*** Exercise data ***

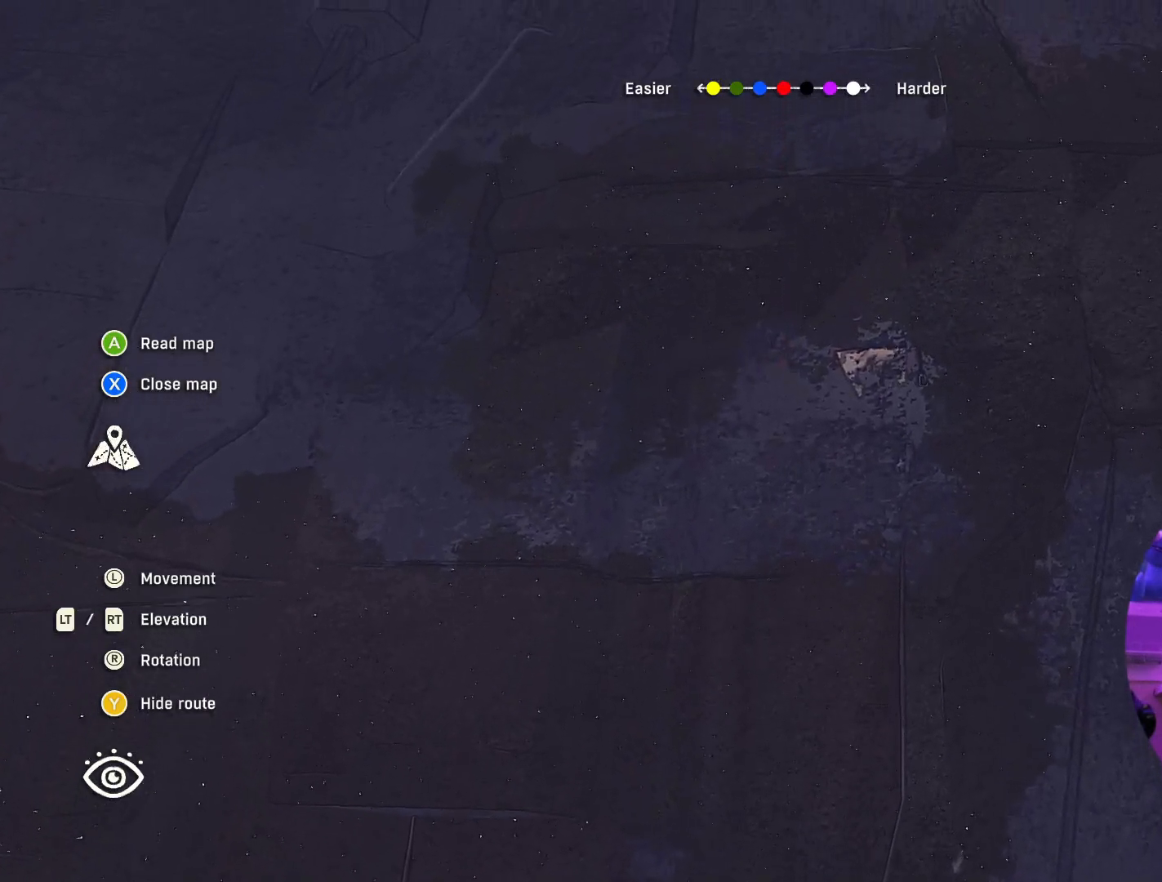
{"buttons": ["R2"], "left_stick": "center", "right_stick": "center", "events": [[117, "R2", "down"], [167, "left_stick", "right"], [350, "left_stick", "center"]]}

***
*** Exercise data ***

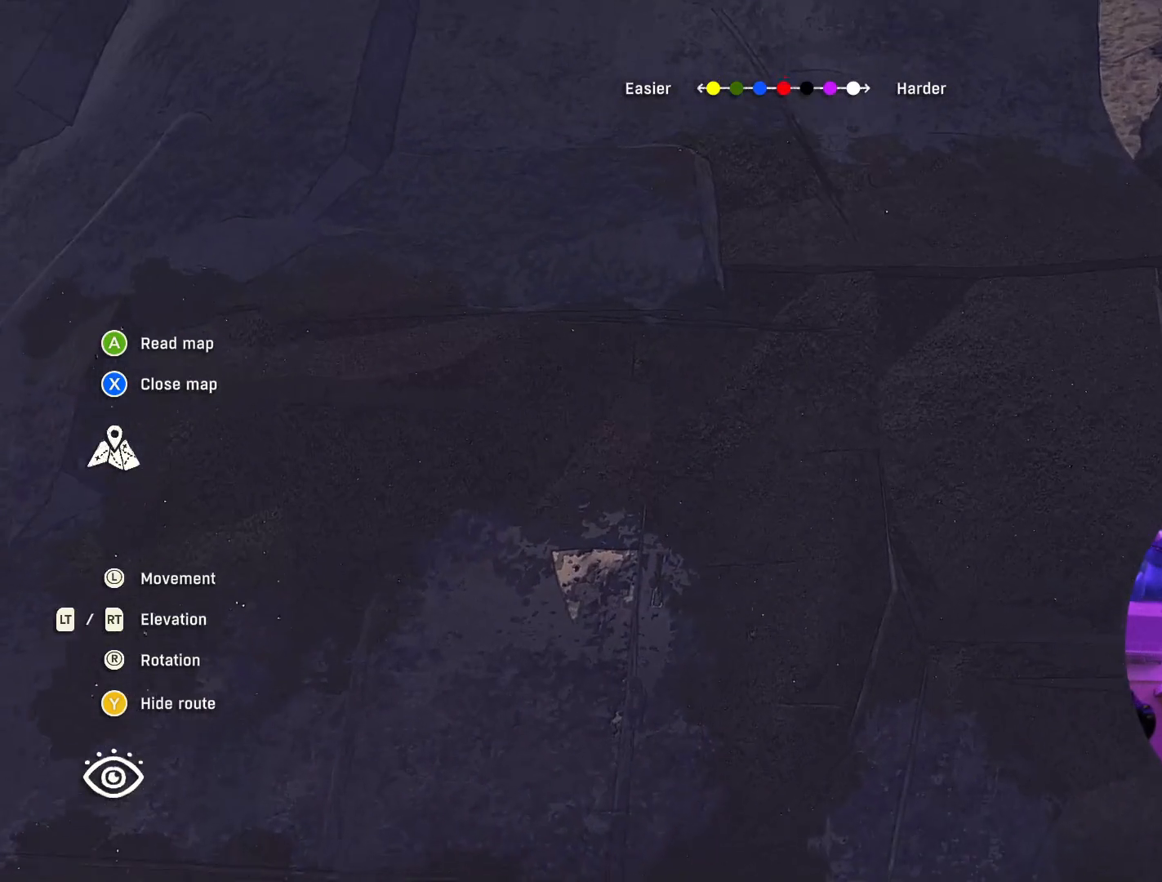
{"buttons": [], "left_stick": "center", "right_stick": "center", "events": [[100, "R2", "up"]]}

***
*** Exercise data ***

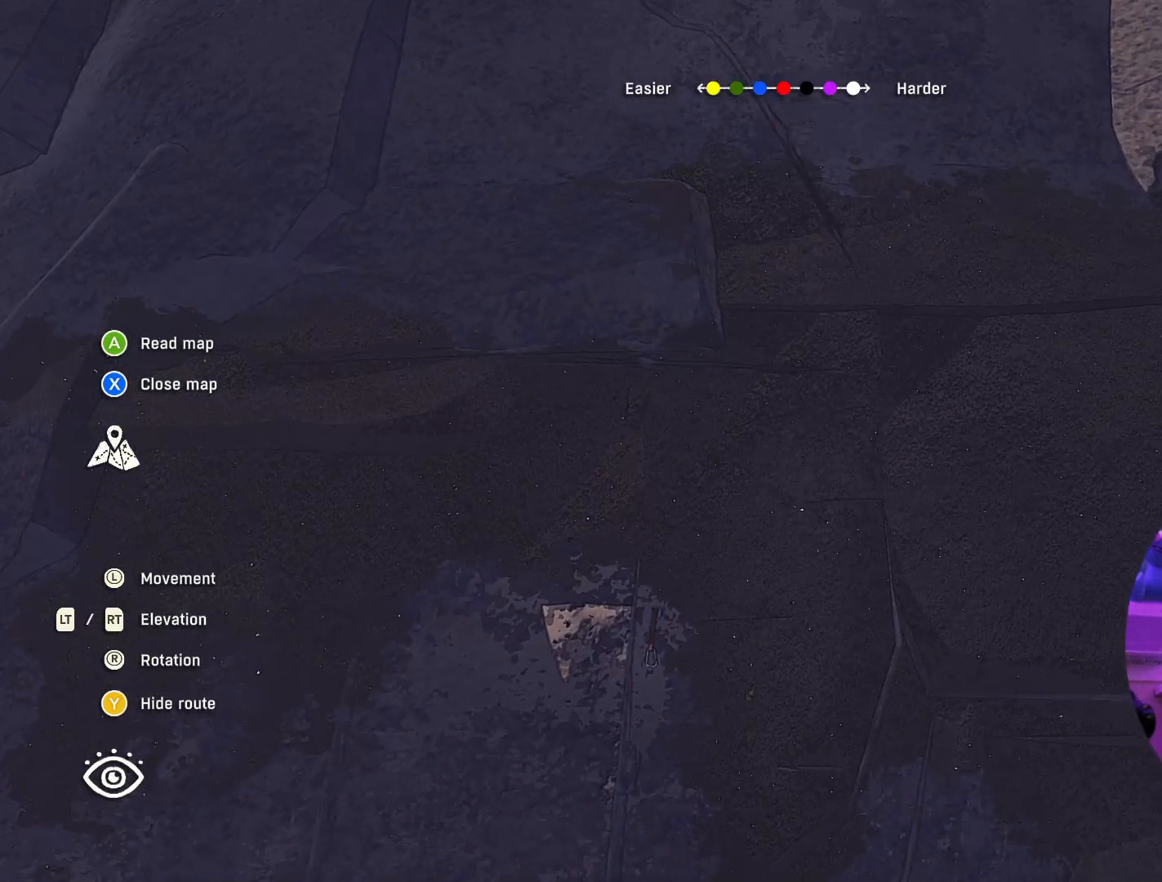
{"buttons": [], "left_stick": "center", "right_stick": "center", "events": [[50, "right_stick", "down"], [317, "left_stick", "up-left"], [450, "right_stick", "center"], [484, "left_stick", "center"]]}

***

Could you state how many lines of the records contain "down"? Give the number and nothing else.

> **Task answer**: 2